La idea de un sujeto político y social europeo alternativo a esto es, a nuestro juicio, un enorme error. A las pruebas nos remitimos: ¿Cuántas huelgas generales ha convocado la Confederación Europea de Sindicatos? ¿Qué prácticas alternativas de masas han organizado las clases trabajadoras más allá de sus países? ¿Por qué una izquierda que pretende hacerse europea es cada vez más débil y los nacionalismos de derecha, de extrema derecha u otros supuestamente emancipadores campan por doquier? ¿No hay relación entre este tipo de integración europea, la degradación de nuestras democracias y la pérdida de peso de las clases trabajadoras y de la sociedad? ¿No es paradójico que, a más integración europea, más dependencia de EEUU y menos capacidad para ser un sujeto autónomo en unas relaciones internacionales que cambian aceleradamente?
Solo con metáforas y con caricaturas de la realidad no se hace política. El Estado nación siempre ha sido necesario y, a la vez, insuficiente; imprescindible y necesitado de una visión internacionalista. Su transformación marcará toda una etapa histórica y estará ligada a una democratización sustancial de las relaciones sociales. Defender el Estado democrático, la soberanía popular y los derechos sociales, no solo no es incompatible, sino que obliga necesariamente a una perspectiva internacionalista; es más, diríamos que europeísta en el sentido que De Gaulle pudo definir como tal; es decir, los Estados nación, la patrias, los pueblos, deben de convertirse en los auténticos sujetos de un proyecto civilizatorio, internacionalista y solidario de una Europa europea –no limitada a la UE actual- que quiere construir un nuevo mundo más justo, democrático y en paz.
Sabemos, con mucha precisión, que una salida socialista a la catástrofe que nos amenaza, necesita de una palanca sólida que, para nosotros, son bloques históricos sociales que construyen pueblo, patria y soberanía. El internacionalismo solo será real si se opone a los nacionalismos excluyentes, a la globalización y defiende unas clases trabajadoras que convergen en una humanidad radicalmente diversa.
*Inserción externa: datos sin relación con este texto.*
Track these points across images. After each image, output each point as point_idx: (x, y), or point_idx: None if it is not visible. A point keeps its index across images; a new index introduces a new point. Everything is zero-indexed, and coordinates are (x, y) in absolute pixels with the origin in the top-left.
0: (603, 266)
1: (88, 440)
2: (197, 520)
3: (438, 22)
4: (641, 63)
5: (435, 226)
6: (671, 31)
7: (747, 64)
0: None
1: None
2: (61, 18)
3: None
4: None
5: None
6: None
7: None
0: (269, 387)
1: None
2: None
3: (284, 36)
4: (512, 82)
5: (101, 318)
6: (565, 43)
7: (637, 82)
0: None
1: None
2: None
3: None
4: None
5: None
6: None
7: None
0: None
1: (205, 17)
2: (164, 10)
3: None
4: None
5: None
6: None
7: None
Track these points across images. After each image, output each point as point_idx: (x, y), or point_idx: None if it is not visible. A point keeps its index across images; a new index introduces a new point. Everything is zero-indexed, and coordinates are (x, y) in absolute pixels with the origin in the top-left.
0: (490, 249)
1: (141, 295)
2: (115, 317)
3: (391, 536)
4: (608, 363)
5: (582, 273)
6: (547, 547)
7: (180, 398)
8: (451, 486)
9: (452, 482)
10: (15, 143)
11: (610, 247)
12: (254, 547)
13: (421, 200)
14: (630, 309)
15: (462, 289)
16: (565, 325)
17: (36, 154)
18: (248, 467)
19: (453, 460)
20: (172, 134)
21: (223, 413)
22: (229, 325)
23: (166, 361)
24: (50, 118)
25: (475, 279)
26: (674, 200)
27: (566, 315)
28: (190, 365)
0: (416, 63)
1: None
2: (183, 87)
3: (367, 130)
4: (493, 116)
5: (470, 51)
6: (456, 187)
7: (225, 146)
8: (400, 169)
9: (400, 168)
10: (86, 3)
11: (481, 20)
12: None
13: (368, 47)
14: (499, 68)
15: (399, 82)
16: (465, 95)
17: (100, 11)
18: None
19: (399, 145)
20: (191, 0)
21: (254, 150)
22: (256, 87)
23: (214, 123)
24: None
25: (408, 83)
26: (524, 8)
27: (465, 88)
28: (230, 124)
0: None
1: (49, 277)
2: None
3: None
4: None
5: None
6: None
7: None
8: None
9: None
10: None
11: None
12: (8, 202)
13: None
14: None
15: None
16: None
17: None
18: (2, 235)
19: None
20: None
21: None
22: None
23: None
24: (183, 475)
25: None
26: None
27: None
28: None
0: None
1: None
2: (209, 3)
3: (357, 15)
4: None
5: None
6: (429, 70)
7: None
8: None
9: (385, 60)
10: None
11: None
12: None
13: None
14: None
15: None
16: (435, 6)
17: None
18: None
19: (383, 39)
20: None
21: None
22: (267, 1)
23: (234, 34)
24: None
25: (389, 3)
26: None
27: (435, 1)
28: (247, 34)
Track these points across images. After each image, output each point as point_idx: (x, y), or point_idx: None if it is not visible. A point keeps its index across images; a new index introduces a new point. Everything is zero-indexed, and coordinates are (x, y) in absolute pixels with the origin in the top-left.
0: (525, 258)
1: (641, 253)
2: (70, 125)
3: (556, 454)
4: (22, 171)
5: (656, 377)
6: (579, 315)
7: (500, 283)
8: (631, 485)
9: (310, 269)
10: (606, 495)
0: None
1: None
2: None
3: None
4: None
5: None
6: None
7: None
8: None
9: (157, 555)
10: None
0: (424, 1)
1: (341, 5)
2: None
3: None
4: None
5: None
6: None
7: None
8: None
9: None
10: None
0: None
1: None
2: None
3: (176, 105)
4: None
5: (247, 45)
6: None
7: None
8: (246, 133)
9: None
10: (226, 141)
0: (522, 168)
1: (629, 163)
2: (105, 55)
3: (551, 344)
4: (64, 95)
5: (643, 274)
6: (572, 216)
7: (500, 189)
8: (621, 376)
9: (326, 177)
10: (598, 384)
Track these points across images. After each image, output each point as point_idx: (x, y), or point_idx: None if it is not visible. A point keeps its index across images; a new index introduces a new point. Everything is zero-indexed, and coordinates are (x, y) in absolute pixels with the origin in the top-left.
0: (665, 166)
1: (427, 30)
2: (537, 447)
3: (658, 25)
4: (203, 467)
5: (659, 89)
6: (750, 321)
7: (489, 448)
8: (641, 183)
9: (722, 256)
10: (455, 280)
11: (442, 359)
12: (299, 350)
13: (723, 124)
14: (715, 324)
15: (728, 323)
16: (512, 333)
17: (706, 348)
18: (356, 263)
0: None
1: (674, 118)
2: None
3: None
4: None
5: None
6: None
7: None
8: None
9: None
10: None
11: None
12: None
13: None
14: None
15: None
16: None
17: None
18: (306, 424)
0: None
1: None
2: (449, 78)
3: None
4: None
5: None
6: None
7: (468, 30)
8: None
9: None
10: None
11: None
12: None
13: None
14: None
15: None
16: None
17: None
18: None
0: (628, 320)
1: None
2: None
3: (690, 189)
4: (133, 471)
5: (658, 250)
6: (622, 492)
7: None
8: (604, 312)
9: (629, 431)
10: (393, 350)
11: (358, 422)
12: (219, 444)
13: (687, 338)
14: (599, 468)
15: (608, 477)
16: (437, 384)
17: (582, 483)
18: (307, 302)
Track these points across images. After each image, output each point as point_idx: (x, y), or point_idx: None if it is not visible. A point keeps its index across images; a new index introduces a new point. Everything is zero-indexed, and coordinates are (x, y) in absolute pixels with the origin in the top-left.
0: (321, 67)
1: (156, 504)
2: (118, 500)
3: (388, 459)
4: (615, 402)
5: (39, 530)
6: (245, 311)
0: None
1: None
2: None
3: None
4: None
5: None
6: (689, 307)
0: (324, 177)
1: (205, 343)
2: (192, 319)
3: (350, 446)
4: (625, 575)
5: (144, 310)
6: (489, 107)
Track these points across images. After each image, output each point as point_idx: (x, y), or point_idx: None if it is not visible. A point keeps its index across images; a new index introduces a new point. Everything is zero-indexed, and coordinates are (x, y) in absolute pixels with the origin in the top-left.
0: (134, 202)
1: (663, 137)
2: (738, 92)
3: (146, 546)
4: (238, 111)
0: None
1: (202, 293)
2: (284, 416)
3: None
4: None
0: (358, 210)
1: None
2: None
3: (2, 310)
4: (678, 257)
Cuesta creer que defender estas cosas pueda ser entendido como una provocación. Hay nostalgia, sin duda. La nostalgia de un siglo XX que puso contra la espada y la pared al capitalismo imperialista. Esta herencia de éxitos y fracasos es la nuestra y, sin ella, nunca edificaremos un futuro de liberación social y nacional. Antes hemos dicho que colocar de nuevo el socialismo en la agenda de nuestras sociedades será una tarea muy larga y costosa, pero necesariamente hay que partir de un dato de la realidad: esta sociedad está avanzando en la barbarie y, o construimos desde abajo una alternativa políticamente viable, o seremos, irremediablemente, derrotados. Seguimos defendiendo una estrategia nacional-popular basada en la construcción de poderes sociales, fortaleciendo la unidad desde abajo que fomente el trabajo voluntario, y la auto organización social. Creemos que la izquierda, junto con todas las fuerzas sociales, políticas y culturales que todavía quieren confrontar con la barbarie actual y la venidera, debería volver los ojos al político sardo y prepararse para organizar una resistencia ofensiva en la que el componente ético y programáticamente alternativo sea inexcusable de su existencia.
Apostamos por el topo que sigue actuando bajo la tierra, sin olvidar lo que Lucio Magri nos decía: no olvidéis que el topo está casi ciego.